Какой бы ни был тяжелый бой, ты знаешь: там — противник, там — наши петеэровцы, там — артиллерия, там — соседний батальон, сзади второй эшелон, дивизия подпирает полк. А тут вдруг сразу все исчезло, никого нет, и ты один с несколькими бойцами блуждаешь в темноте по полю боя. Вот когда я почувствовал себя неуверенно. До самого рассвета бродили мы под взлетавшими к небу ракетами, пока наконец не наткнулись на штаб дивизии. В эту ночь я еще раз убедился, что самое трудное испытание для человека на войне — это когда он остается один, предоставленный самому себе. Я стал думать, что, может, все-таки у меня недостаточно храбрости, что я не такой мужественный человек, каким мне хотелось быть, и каким должен быть коммунист.

В бою, как я уже говорил, сознание долга, приказ вытесняют из головы все копошащиеся в ней мысли, всего тебя заполняет чувство ответственности, страху некуда закрасться, все переполнено, все силы напряжены и все мысли устремлены на одно: выполнить приказ. Но тут, думал я, может быть, больше дает себя знать дисциплина, сознание ответственности, чем настоящее мужество. Мне казалось, что по-настоящему храбрость человека узнается только тогда, когда он встречается с врагом с глазу на глаз, когда только от него самого зависит, от его желания, вступить в смертную схватку или уклониться от нее.

У меня характер такой: если я начну сомневаться в себе — не успокоюсь, пока не испытаю себя в деле. В разведке — вот где лучше всего проверяется человек на войне, решил я.

Как заместитель командира батальона я не должен был ходить в разведку, но я чувствовал; что мне надо до конца проверить себя, и пошел.

Дело было под Орлом, у села Кошелевка. Немцы пытались здесь удержать в своих руках дорогу и укрепились в селе так, что с хода выбить нам их не удалось. Крепко запомнилась мне эта Кошелевка. В стороне — лесок, впереди — огромное поле высокой конопли, за ним — ручеек, луг, дальше — огороды, дворовые постройки.

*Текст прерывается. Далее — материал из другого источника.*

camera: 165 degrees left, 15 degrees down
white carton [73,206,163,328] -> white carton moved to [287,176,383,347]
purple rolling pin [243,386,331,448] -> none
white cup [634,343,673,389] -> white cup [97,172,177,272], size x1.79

Я взял с собой нескольких бойцов и пополз коноплей в. сторону села. Я никак не предполагал, что Садык тоже вздумает ползти со мной. И вдруг вижу: он ползет рядом. Следовало бы, конечно, немедленно отослать его назад — итти в разведку двум офицерам в данном случае было просто недопустимо, — ,но мне было приятно, что Садык тоже ползет. Я подумал: «Посмотрим теперь, Садык, на что мы с тобой годны», и ничего не сказал ему.

Это было ночью. Немцы непрестанно освещали поле, поджигая в селе постройки одну за другой, и почти непрерывно вели заградительный огонь дневной наводкой из пулемета. Когда ярко вспыхивающее пламя озаряло колеблемые при нашем движении метелки конопли, мы прижимались к земле и замирали. Переждав, пока пожар немного утихнет, поле потемнеет, мы ползли дальше. Из села доносились какие-то крики, потом стали слышны отдельные голоса. Кто-то истошно кричал: «Помогите!» Вероятно, немцы подожгли дом, в котором кто-то находился, и человек, может быть, метался в огне, может быть, мать бегала у пожарища, умоляла спасти ребенка.

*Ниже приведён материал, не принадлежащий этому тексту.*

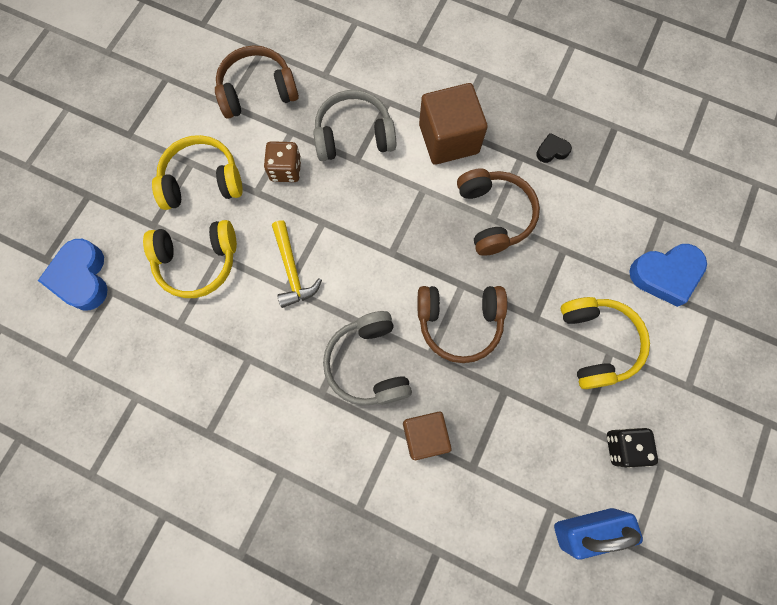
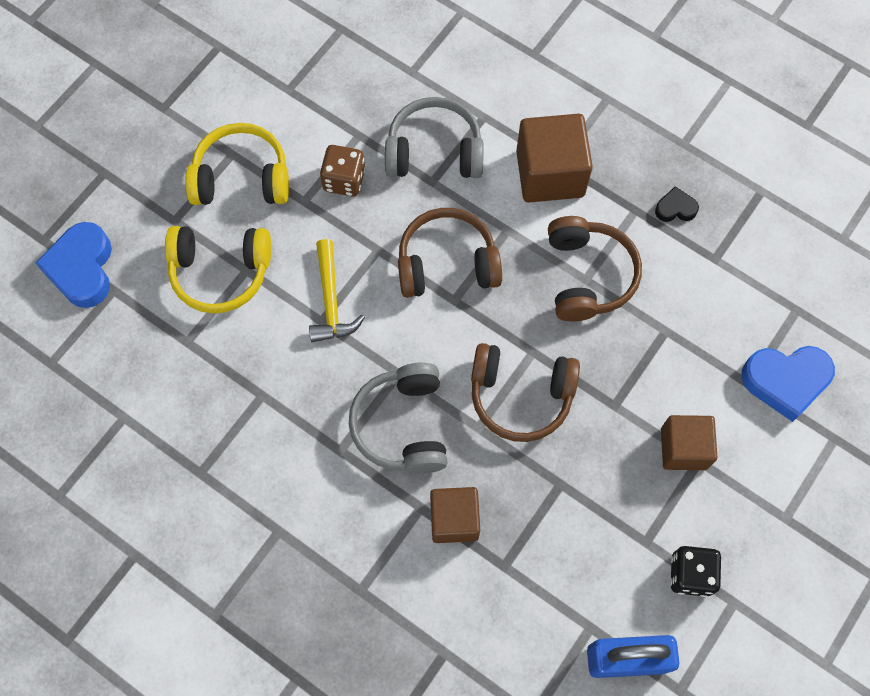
camera: 10 degrees right, 5 degrees down
brown headphones [215,45,299,119] -> brown headphones moved to [398,208,502,298]
yellow headphones [561,297,650,389] -> brown cube [661,415,717,470]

Достигнув края конопляного поля и оглядевшись, я решил выдвинуть сюда одну роту, послал бойца с приказом к Перебей-носу и стал поджидать его здесь. По ясно доносившимся голосам, плачу можно было представить все, что происходит в селе. На ближнем дворе ребенок долго звал мать. То тихо так: «Мама, мама, мама», то как вскрикнет: «Ма!», и опять плачущим голосом: «Мама, мама, мама». И вдруг на полуслове затих. Я приподнял голову, прислушиваясь, не заплачет ли опять, но нет, не плачет больше. Слышу только, как рядом Садык тяжело дышит, и у самого сердце колотится. Садык несколько раз посматривал на меня, а я на него. Видим, что оба прислушиваемся, но ничего не говорим друг другу. Одна мысль только: заплачет ребенок или нет? Так хочется, чтобы заплакал, все, кажется, на свете отдал бы за это. Но он не заплакал.